Protecting your credit score during Covid-19
Keeping up with credit card bills will remain a key priority for many Canadians as the economy continues to reel from the financial ramifications of the pandemic and the months-long lockdown. While some provinces are gradually reopening the economy, the road to recovery is likely to be a sustained process.
Blair Mantin, a licensed insolvency trustee and senior vice president of Sands & Associates, said he expects to see a sustained and significant increase in defaults on credit cards and consumer loans in July and August.
“That is when the earliest round of the Canada Emergency Response Benefit (CERB) payments will cease, and individuals may be forced to make difficult choices about what payments they are able to make,” said Mantin.
Overall non-mortgage delinquency rates in Q1 2020 rose 39 basis points to 5.75% from the previous quarter, the highest since 2015, according to a revised credit forecast from TransUnion Canada. A higher cost of debt, plummeting oil prices and a cooling economy likely fueled the increase. Canada’s overall non-mortgage delinquency is projected to peak at 6.9% at the end of Q3 2020 before dropping back down to 6% at the end of Q1 2021.
“Elevated unemployment and its effect on consumers’ income and ability to pay debt obligations is a primary driver of increased delinquency,” Matt Fabian, TransUnion’s director of financial services research and consulting, said in the statement.
Canada’s unemployment rate has been climbing steadily. Before the COVID-19 economic shutdown, the unemployment rate in February was 5.6%. That number rose to 7.8% in March and 13% in April, according to Statistics Canada’s Labour Force Survey for the month of May.
For people who use debt to survive during the pandemic, rising debt levels may hurt their credit score, said Douglas Hoyes, a licensed insolvency trustee with Hoyes, Michalos & Associates Inc.
Apart from suffering a hit to their credit scores, people in debt will also receive collection calls from an increasing number of parties.
“After three months of delinquency, banks typically give up on preserving a positive customer relationship and send the file to a third-party collection agent, who will often take a harsher tone of communications (written and oral) than the bank would be comfortable doing,” said Mantin.

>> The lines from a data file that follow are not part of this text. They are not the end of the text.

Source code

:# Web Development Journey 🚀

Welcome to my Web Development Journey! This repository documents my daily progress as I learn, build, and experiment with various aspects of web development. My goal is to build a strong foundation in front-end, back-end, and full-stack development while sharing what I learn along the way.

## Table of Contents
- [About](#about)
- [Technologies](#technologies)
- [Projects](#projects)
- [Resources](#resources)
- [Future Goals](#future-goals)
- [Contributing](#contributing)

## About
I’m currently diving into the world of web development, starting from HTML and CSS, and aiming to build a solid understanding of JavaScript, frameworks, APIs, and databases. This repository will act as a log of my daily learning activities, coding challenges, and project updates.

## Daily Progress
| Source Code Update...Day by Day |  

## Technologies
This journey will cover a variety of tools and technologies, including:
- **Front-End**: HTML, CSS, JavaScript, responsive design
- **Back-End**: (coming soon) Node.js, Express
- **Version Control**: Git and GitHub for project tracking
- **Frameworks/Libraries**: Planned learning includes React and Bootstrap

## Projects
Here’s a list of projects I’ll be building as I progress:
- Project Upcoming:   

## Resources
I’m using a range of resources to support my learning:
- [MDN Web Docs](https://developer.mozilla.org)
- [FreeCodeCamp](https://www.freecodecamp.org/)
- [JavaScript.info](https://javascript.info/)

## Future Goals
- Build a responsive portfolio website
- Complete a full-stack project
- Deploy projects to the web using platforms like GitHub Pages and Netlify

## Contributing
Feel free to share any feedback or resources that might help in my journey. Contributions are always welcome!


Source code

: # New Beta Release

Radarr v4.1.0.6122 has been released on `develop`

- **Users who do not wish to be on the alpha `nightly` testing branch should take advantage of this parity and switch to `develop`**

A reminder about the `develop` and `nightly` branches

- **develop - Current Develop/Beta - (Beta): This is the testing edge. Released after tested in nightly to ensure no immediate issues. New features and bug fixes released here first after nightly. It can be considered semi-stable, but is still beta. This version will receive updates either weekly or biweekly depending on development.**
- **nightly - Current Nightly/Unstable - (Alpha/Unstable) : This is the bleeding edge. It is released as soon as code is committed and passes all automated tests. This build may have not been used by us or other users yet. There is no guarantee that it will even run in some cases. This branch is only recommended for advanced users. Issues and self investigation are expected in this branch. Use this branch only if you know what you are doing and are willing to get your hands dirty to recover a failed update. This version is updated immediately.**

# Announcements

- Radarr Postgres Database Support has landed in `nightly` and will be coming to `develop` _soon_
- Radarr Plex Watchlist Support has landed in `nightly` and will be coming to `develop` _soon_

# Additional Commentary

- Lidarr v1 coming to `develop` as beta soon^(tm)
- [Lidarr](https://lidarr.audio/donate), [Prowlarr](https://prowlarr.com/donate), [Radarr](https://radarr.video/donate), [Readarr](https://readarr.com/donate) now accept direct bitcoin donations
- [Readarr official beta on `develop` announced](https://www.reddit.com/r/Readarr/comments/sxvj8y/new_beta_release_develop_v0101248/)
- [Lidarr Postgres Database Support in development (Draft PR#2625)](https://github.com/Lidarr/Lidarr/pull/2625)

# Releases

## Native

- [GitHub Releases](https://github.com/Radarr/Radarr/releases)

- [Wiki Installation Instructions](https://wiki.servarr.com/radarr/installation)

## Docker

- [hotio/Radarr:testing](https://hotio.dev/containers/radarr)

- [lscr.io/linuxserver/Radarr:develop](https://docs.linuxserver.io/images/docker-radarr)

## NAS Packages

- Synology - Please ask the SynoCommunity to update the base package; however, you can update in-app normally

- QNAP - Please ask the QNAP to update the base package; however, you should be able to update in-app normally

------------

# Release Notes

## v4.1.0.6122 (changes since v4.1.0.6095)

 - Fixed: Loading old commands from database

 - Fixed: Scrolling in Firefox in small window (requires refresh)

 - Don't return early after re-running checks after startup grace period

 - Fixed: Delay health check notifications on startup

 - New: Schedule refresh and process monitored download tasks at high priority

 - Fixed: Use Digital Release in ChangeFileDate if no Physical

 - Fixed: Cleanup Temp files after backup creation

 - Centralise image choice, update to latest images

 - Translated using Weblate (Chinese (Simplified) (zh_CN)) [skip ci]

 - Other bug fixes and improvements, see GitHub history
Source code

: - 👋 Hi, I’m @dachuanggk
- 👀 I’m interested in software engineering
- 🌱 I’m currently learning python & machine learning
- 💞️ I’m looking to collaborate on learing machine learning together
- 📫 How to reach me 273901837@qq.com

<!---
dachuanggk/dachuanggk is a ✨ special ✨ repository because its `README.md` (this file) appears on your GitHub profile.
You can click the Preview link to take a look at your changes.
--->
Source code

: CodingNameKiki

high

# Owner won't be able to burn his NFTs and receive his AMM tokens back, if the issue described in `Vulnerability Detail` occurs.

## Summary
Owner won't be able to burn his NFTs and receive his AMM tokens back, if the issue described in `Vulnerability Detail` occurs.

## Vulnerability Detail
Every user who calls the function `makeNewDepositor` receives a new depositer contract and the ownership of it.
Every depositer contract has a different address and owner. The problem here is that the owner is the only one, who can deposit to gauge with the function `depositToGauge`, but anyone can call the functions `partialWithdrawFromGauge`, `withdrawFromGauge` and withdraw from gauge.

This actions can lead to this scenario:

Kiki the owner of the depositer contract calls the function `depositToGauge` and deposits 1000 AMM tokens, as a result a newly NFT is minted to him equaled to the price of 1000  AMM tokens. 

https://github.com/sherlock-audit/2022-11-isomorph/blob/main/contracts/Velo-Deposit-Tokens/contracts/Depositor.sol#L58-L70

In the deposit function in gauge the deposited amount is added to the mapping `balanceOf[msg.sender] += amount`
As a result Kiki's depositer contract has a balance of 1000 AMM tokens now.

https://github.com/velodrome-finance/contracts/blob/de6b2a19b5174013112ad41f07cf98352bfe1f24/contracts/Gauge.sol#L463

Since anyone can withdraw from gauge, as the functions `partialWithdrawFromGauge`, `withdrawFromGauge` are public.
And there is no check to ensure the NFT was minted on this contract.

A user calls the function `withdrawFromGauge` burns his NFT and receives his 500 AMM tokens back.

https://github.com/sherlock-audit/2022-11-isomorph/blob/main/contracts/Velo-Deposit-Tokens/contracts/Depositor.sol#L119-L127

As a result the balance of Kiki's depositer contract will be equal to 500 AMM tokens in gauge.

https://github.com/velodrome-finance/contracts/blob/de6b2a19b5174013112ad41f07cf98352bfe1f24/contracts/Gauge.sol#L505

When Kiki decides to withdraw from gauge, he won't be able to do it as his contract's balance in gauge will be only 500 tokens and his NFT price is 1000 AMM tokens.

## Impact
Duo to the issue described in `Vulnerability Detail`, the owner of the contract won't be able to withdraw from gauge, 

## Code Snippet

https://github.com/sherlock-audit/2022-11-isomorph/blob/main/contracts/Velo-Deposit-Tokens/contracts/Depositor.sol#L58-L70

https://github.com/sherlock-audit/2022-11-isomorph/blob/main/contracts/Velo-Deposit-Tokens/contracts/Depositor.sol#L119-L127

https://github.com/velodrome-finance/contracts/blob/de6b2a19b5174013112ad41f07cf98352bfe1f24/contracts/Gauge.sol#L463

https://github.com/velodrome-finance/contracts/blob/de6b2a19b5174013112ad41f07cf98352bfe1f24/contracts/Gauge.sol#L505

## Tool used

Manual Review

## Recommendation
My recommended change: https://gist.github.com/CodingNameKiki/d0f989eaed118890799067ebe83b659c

The factors that affect credit score are payment history, credit utilization, length of credit history, types of current credit and new credit applications.
Missed payment is a major factor. “You want to be extra careful when due dates are,” Hoyes said. “You can seriously harm you credit score by being late with small bills like utilities and cell phone bills.”
Although being laid off will not have an impact on credit scores since employers do not report job status to credit-reporting agencies, a reduction in income resulting in missed payments will. So will indicating one’s unemployment status when applying for new credit.
Getting financial aid from the government, such as CERB, and payment deferrals that are properly documented will not affect credit scores. Hoyes recommends that cardholders obtain a written confirmation of payment deferrals.
For people struggling with debt, payment deferral is an option but not necessarily the best one. “Most lenders have continued to charge interest on outstanding balances, but have given a period of a few months where they do not require minimum payments to be made on these balances,” said Mantin.
He recommends low-rate credit cards as an alternative. “They typically do not advertise these cards heavily, but taking a card from a 19.99% balance to something closer to 10% to 12% on many low-rate cards can be a huge savings and can allow someone to better manage a debt,” said Mantin.